"The lack of demarcation weakens rights and makes it difficult for public policies to reach all areas, both in the creation of special indigenous education schools and in the treatment of water and the reform of signaling and road access to community water," said the legal advisor to Cimi, Daniel M. Ribeiro.
The demarcation is a political requirement for indigenous communities to possess their land and decide over it, and be entitled to implement preventive measures coherent with their traditions.
During the pandemic, several communities entered lockdown to avoid bringing in the virus. The indigenous population is more vulnerable to the virus because of the government's systemic neglect of their medical attention.

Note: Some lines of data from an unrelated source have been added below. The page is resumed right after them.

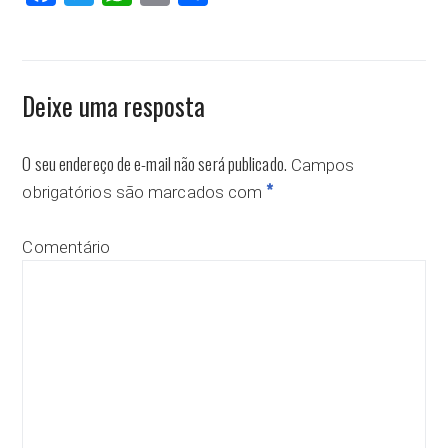
Deixe uma resposta
O seu endereço de e-mail não será publicado.
Campos
*
obrigatórios são marcados com
Comentário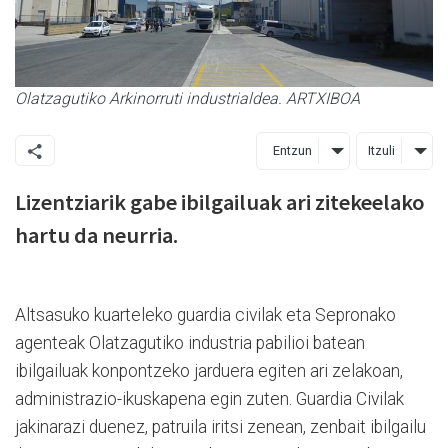
Olatzagutiko Arkinorruti industrialdea. ARTXIBOA
Entzun
Itzuli
Lizentziarik gabe ibilgailuak ari zitekeelako
hartu da neurria.
Altsasuko kuarteleko guardia civilak eta Sepronako
agenteak Olatzagutiko industria pabilioi batean
ibilgailuak konpontzeko jarduera egiten ari zelakoan,
administrazio-ikuskapena egin zuten. Guardia Civilak
jakinarazi duenez, patruila iritsi zenean, zenbait ibilgailu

Extinction Rebellion pour dye down the steps near the National Gallery in Trafalgar Square, London, during a protest in solidarity with indigenous communities in Brazil who are dying from Covid-19 Credit: Dominic Lipinski/PA pic.twitter.com/xvVoz0RNMd
"Concerning the Pankará people, the territory is not restricted. It is as if the doors were open, and everyone can enter the territory and leave at their own time. We are not fragile in terms of organization or autonomy. Still, we are fragile in terms of being more exposed to contact with other people and not having the dominion to defend our territory from this contamination," said Pankará cacique Dorinha.

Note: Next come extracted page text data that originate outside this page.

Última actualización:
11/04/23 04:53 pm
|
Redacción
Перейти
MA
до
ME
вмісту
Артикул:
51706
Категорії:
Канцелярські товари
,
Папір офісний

Cimi also stressed the urgency of food and financial aid for indigenous people who depend on the informal trade of food or handcrafts. The pandemic hit them the hardest as productive activities ceased due to quarantine.
According to the latest reports, about 30,000 indigenous people in Brasil have tested positive for COVID-19, and over 700 of them died due to the virus. Only the Tuxi, the Kapinawá, and the Pankaiwká people have not reported coronavirus cases.